Water companies face radical changes ahead of 2020

Upstream reform and water trading are among the radical changes on the table for the water industry this week, as Ofwat invites companies to comment on a series of discussion papers setting out the industry’s future.

Companies have been asked to find ways of delivering “more for less” and to use “scarce resources more smartly”, which potentially includes a radical change to the way the companies work across boundaries.

The papers also provide some details of the next price review, PR19, including a promise to provide industry with details of the process earlier than in PR14, and the suggestion of longer-term targets and rewards, stretching beyond the traditional five-year AMP cycle.

One of the options Ofwat has invited discussion on is greater separation of price controls. This could allow the creation of “bespoke” price controls for certain areas, include sludge treatment. Deregulation in certain areas has also been mentioned as a way to "encourage innovation”.

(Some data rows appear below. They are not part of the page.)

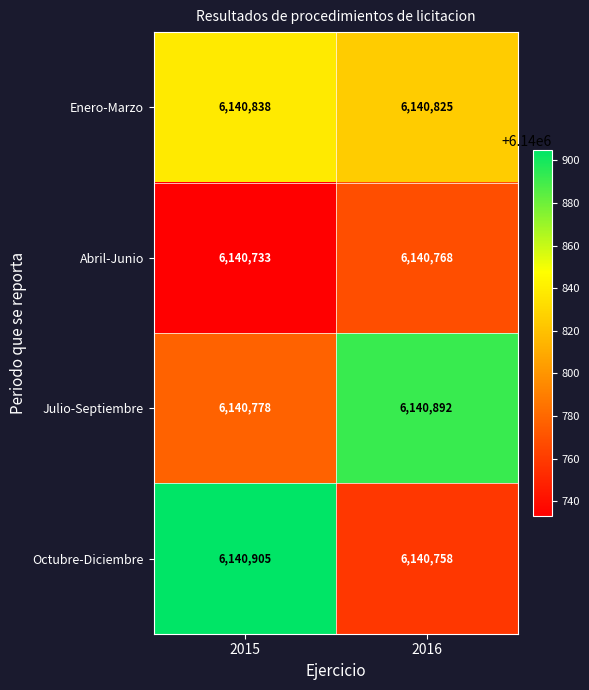

What is the lowest value of the Octubre-Diciembre series?

6140758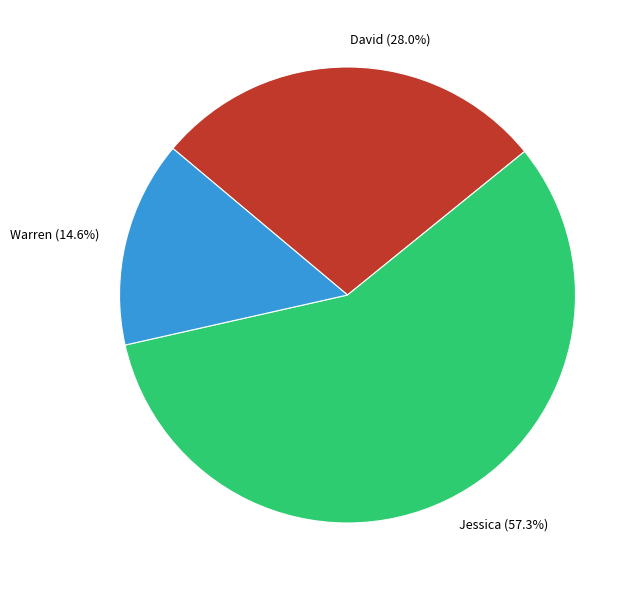

Rank the categories by value from highest to lowest.

Jessica, David, Warren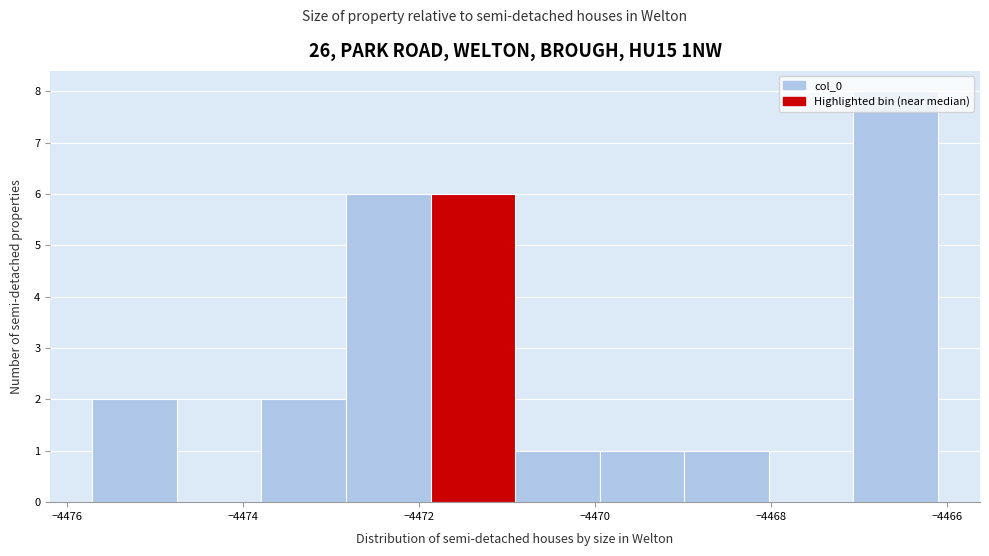

Reading left to right, list every bar in this chart as the range it spans on the x-axis followed by its height. Neither the bar edges nor the heights are printed on the chart, so give them approximately, as read against the axes.

-4475.8 to -4474.8: 2
-4474.8 to -4473.8: 0
-4473.8 to -4472.8: 2
-4472.8 to -4471.8: 6
-4471.8 to -4471.0: 6
-4471.0 to -4470.0: 1
-4470.0 to -4469.0: 1
-4469.0 to -4468.0: 1
-4468.0 to -4467.0: 0
-4467.0 to -4466.2: 8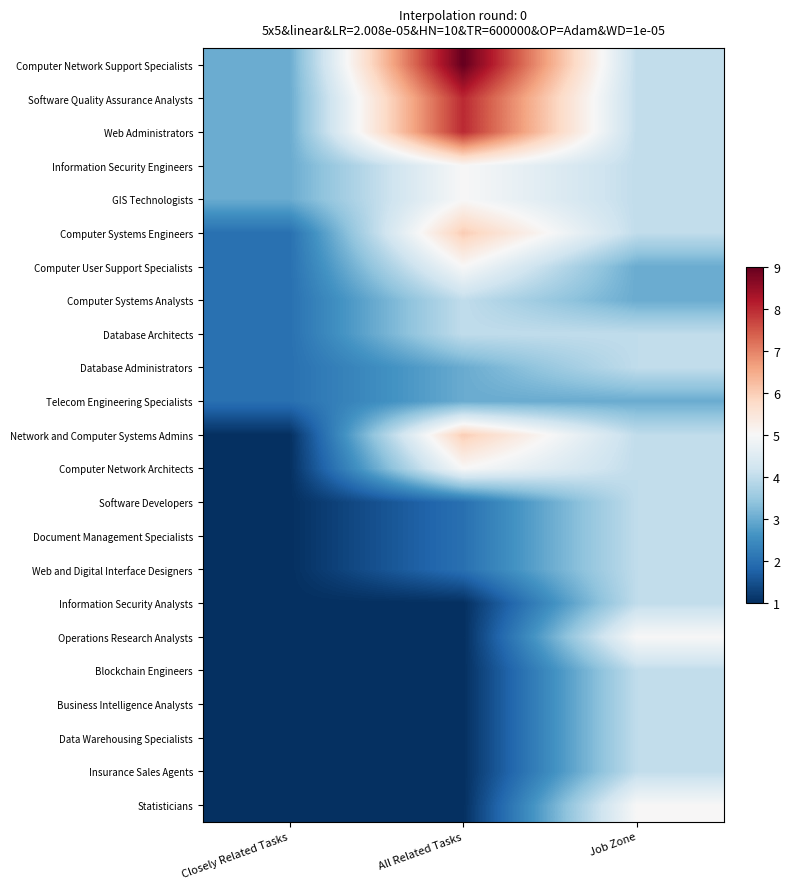

How many data points does each series have?

3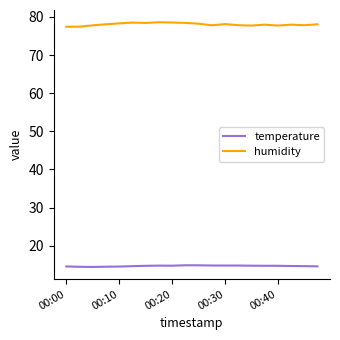

What is the lowest value of the humidity series?

77.4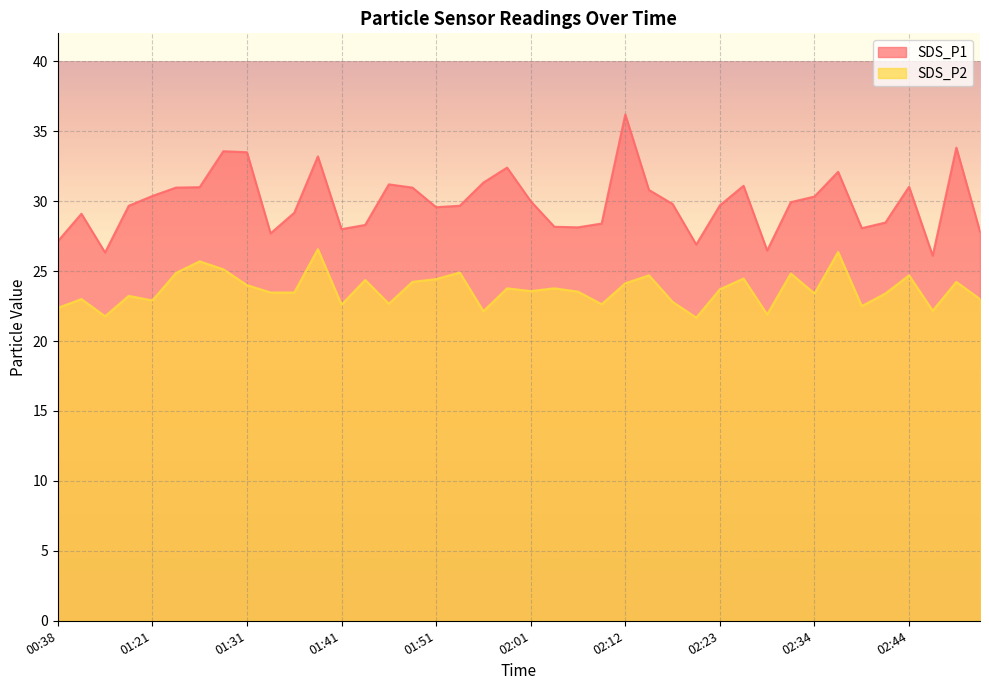

What position from the left is 01:44?

14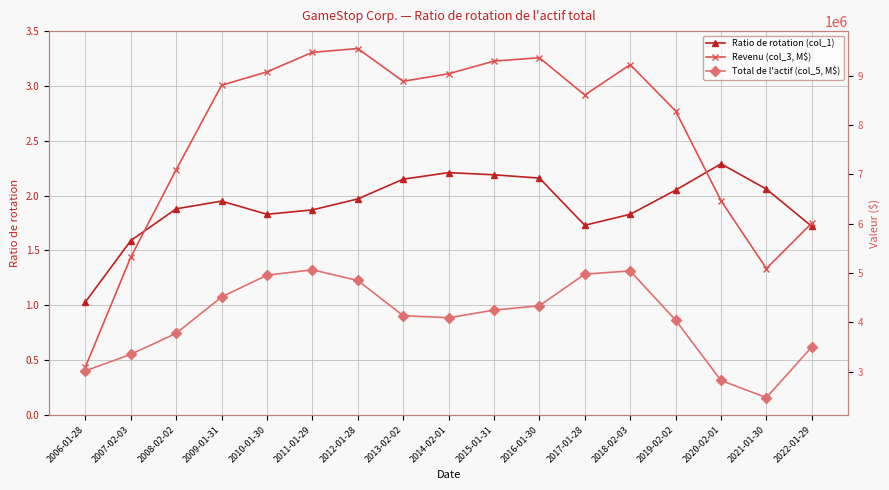

True or false: Total de l'actif (col_5, M$) and Revenu (col_3, M$) cross at least once.

False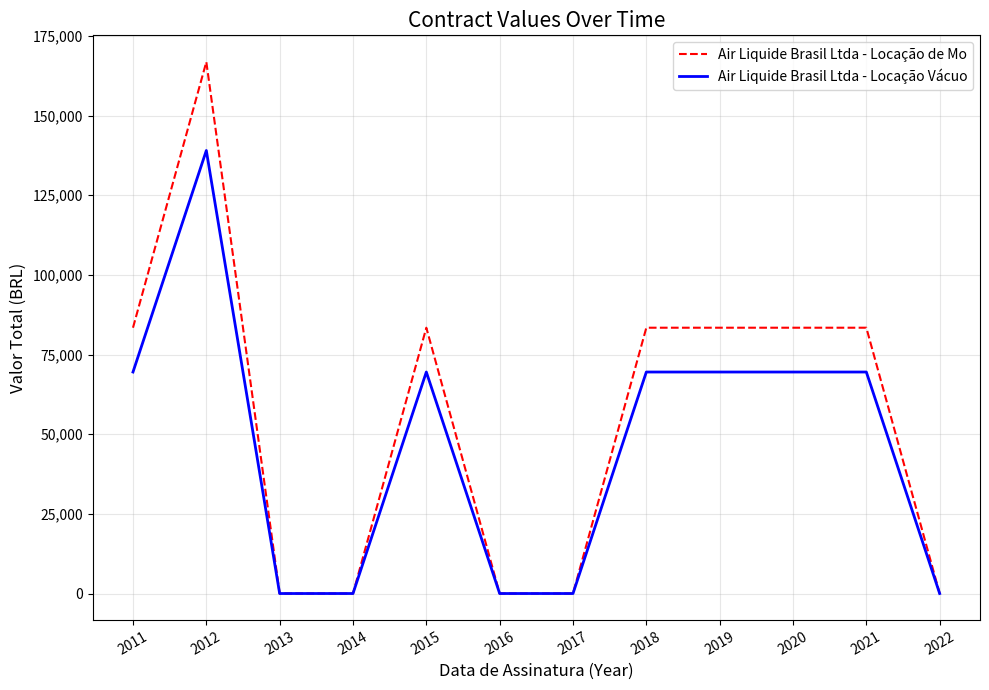

Reading left to right, extract all data points from this chart.

Air Liquide Brasil Ltda - Locação de Mo: 2011=83421.2	2012=166842.5	2013=0.0	2014=0.0	2015=83421.2	2016=0.0	2017=0.0	2018=83421.2	2019=83421.2	2020=83421.2	2021=83421.2	2022=0.0
Air Liquide Brasil Ltda - Locação Vácuo: 2011=69517.7	2012=139035.4	2013=0.0	2014=0.0	2015=69517.7	2016=0.0	2017=0.0	2018=69517.7	2019=69517.7	2020=69517.7	2021=69517.7	2022=0.0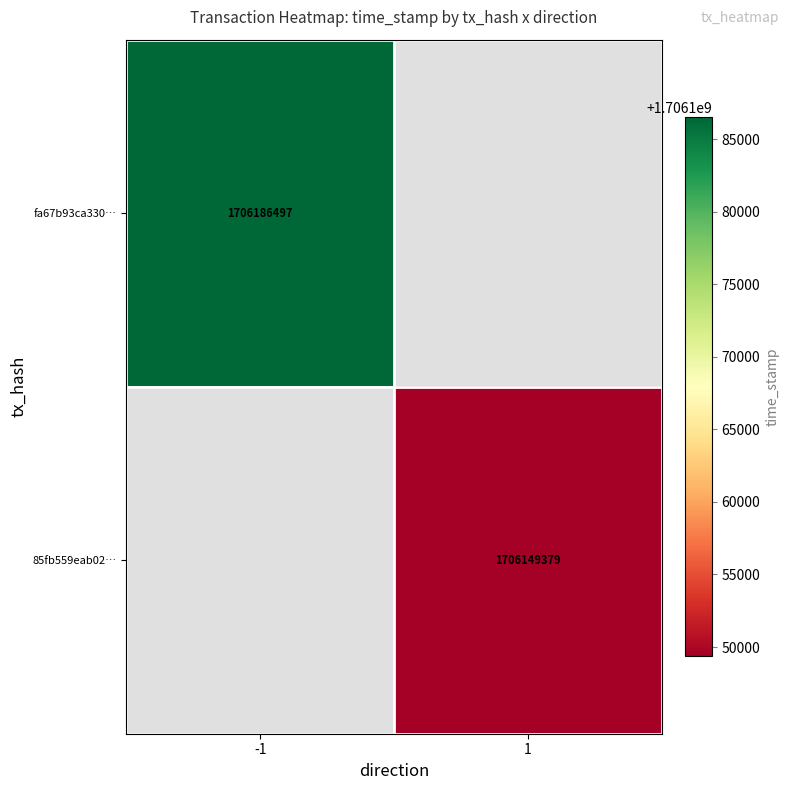

Is the value of 85fb559eab02… at 1 greater than the value of fa67b93ca330… at -1?

No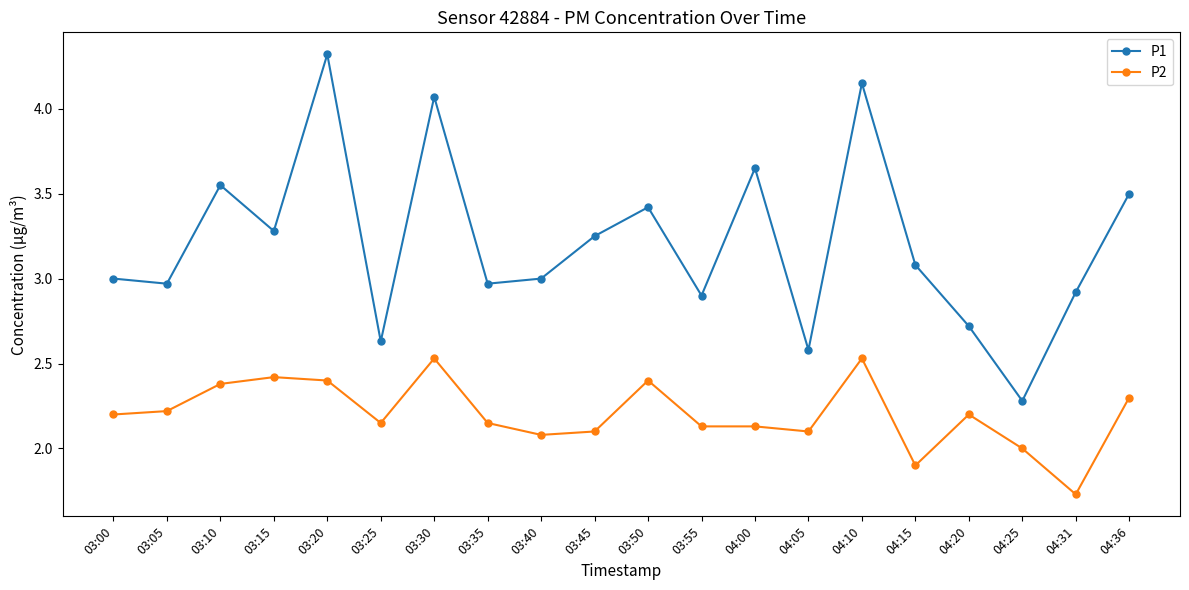

At how many categories does at least one series exceed 4?

3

Another option open for discussion is the possibility to extend the use of the competitive tendering as used in the development of the Thames Tideway Tunnel for the construction of other assets. This could then provide “real market evidence” that the assets being developed are delivered efficiently.

Ofwat acting senior director for Water 2020 David Black told Utility Week: “The aim of this is to produce a more responsive sector that is able to deliver more for less.

“Unless we create a more innovative, more flexible sector, we are not going to meet customer expectations or the challenges the sector faces in the future.”

Ofwat chief executive Cathryn Ross said: “If we are to maintain trust and confidence in these vital public services, providers need to deliver better services that are better value for money, while also using scarce resources more smartly and working better for our natural environment.”

She added that she wants to see water trading as this could “help some companies avoid the costs associated with expensive new storage capacity and keep bills down”.

Responses to the discussion papers are due by 10 September 2015 and these will feed into the initial PR19 proposals which will be published before the end of the year.